Early last month the Department of Defense decided to put up party decorations across the country in commemoration of the Internet’s 40th birthday. On Dec.5, the Defense Advanced Research Projects Agency (DARPA) distributed ten 8-foot red weather balloons across the continental U.S. and challenged teams to be the first to correctly locate all ten.
Since the balloons’ locations spanned from San Francisco to Miami, the challenge was not intended to be solved by a team of incredibly ambitious travelers. Rather, the goal of the challenge was to locate the balloons by managing a large social network and tracking spreading data online.
According to the challenge’s , the challenge was meant to, “explore the roles the Internet and social networking play in the timely communication, wide-area team-building, and urgent mobilization required to solve broad-scope, time-critical problems.”
The Tech team, nicknamed “I Spy A Red Balloon,” was headed by Erica Briscoe, a research scientist at GTRI, and Ethan Trewhitt, a research engineer at Georgia Tech Research Institute (GTRI). The team also consisted of Dr. Betty Whitaker, Stephen Cuzzort, Jessica Pater, Rick Presley and Miles Thompson.
When asked why they decided to participate, Trewhitt said, “For the most part, it was for the fun of it. I think it played more to our general analytical interest [than our specific research].”
Tech’s team spotted nine of the ten balloons by the end of the day, coming in second overall—just behind MIT’s team. The MIT team found the tenth balloon almost seven minutes before the GTRI team. However, the GTRI team found nine balloons, thus making them the singular team to find that nine balloons by 6:59:11 p.m. The third place team found only eight balloons at a time of 6:52:54.
Though the team didn’t take home the $40,000 top prize, they made their decision with what to do with the prize money before the contest had even begun.
Trewhitt said, “We started by making a conscious decision to donate our money to charity.”
According to Trewhitt, few teams planned on keeping the winnings for themselves.
Trewhitt said, “There were two schools of thought at the start: either donate the money to charity or distribute it to people who found the balloons.”
The team decided against the latter in order to avoid the tax headaches that would come with it and avoid the unfairness of someone finding a balloon on chance while other team members spent hours looking without success.
Instead, they decided to donate any winnings to the Red Cross, a decision that won them several supporters in the challenge.

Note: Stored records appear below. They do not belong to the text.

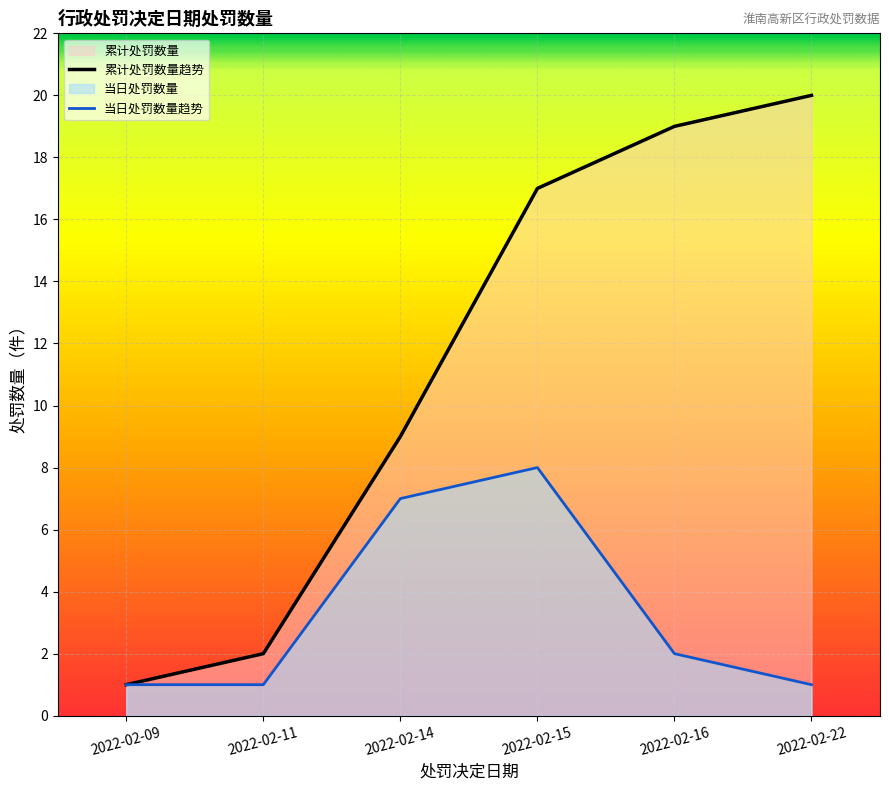

Reading right to left, what are all the values shown in this chart?

累计处罚数量趋势: 20	19	17	9	2	1
当日处罚数量趋势: 1	2	8	7	1	1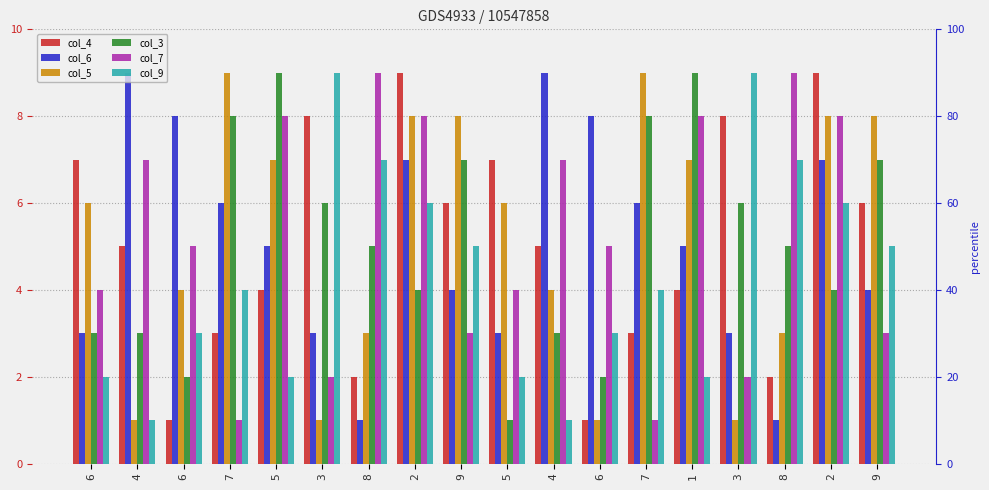

List the series in order of their peak value, lowest first.

col_4, col_6, col_5, col_3, col_7, col_9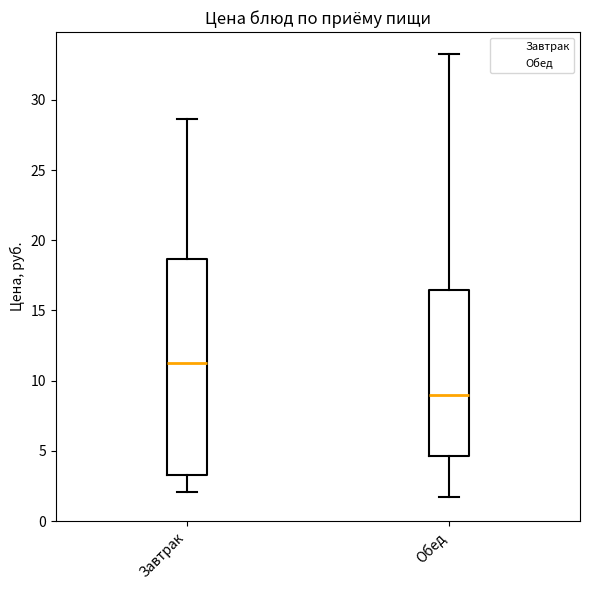

Where is the lower edge of the box for Обед on the y-axis? The values are not printed on the chart, so give them approximately, as read against the axis.

4.5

According to Briscoe, the team spent most of their time the day of the event watching their social networks rather than actively searching for the balloons. Briscoe said, “We heard there may be an Atlanta balloon, so we sent some people to find it, but also monitored [our sites].”
The team drew a large number of supporters before the event was over. According to Briscoe, the team’s had 600-700 people sign up to watch for balloons, and the Facebook group gathered another 800-900 supporters.

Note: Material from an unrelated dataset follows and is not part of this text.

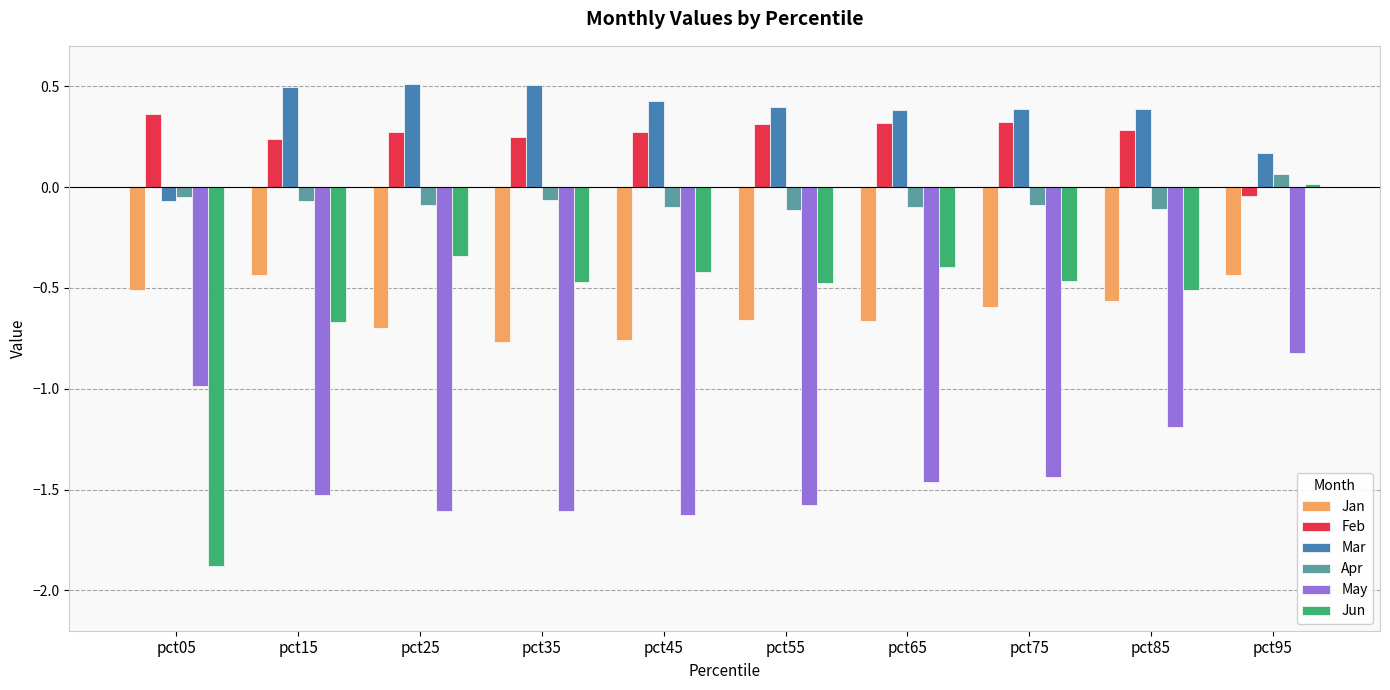

The value of Jan at pct95 is -0.3. True or false?

False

However, part of the contest wasn’t just about gathering information; according to Trewhitt, several teams and individuals outside the contest succeeded in throwing teams off the trail.
Trewhitt said, “There was definitely a counter-intelligence effort. A lot of misinformation popped up on Twitter and Facebook.”
Briscoe said, “Twitter in particular was bad. Things on Twitter spread like wildfire whether they’re true or not.”
Many of these simply proved to be minor distractions, though, as the team would contact people in the area to go out and check sightings for themselves.
Once one team realized the ruse, the word got out on Twitter just as quickly as the misinformation.
The event was partly aimed at just that: tracking how fast information and misinformation can spread in the hyper-connected modern world.
Between social networks and new ways of obtaining and bargaining for information online, DARPA wanted to see what it could learn about the spread of information in online age.
Trewhitt said that DARPA also meant for the event to act as a public relations outreach to researchers across the country, so the entire affair had a fairly light-hearted, fun air about it. The red balloons replaced the original targets—ten DARPA employees—for just this reason, as some were concerned what government-sponsored tracking of individuals would look like.
Trewhitt and Briscoe both say that one thing was left unresolved at the end of the contest: the identity of the person who reported the location of the Atlanta balloon.
The team located the balloon through a tip on their website, though the only information they have on the tipster is the name “Emma” left on the site. Despite the submission being made from a Tech connection, the team has been unable to thank the tipster.